The best way to combat this scam is to never click the link provided in these emails. Instead, go directly through the institution who’s claiming to contact you. For example, if PayPal notifies you that you have an expired credit card, go to paypal.com to check. Do not click the link in the email.
3. Fraud Warning
Similar to billing issue spoof emails, you may receive an email that notifies you about a large purchase that has been made using one of your accounts or credit cards. They’ll provide you with a link to click and resolve the problem, where, again, they’ll steal your information.
Retailers are constantly sending out promotional emails for sales and giveaways, especially during the holidays.

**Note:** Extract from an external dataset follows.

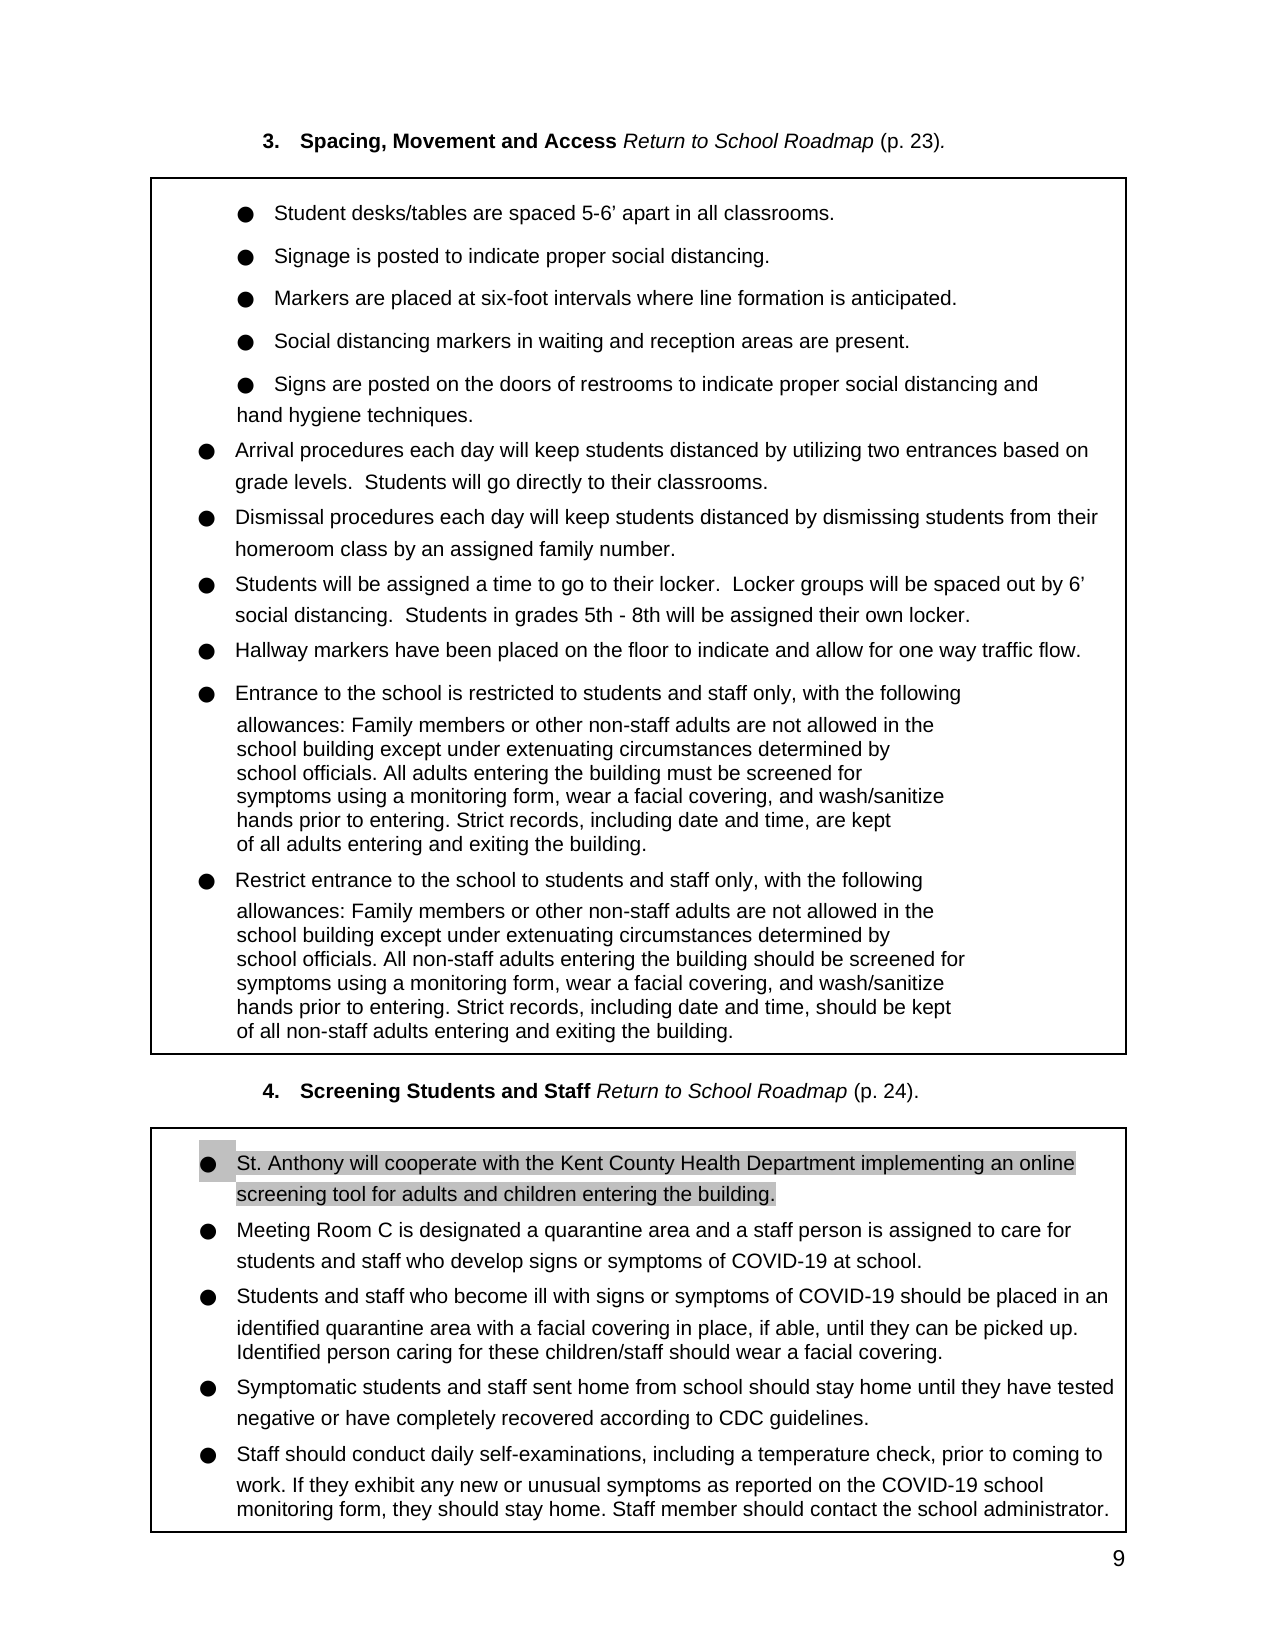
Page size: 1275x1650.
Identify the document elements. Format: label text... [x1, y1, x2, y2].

Hackers mimic these in an effort to scam unsuspecting victims.
A promotional email may be a spoof email if:
- It has a too-good-to-be-true discount/giveaway
- Links to a poorly-designed website
- Has an unusually high sense of urgency
5. CEO Fraud
With a quick Google Search, it’s not too difficult to find the names of the CEO and financial officers of most companies. Hackers sometimes use this information to impersonate corporate officers of companies, and then attempt to trick employees who work in accounting or finance to transfer money into their accounts.
If you receive a similar email, ask your manager or the individual the email appears to be from. Do not transfer the money without following up first.
There are tons of types of spoof emails out there. The best way to avoid them is to further research any email that seems even remotely suspicious. If you’re unsure about whether or not an email is fraudulent, always alert your IT team before clicking any links or attachments.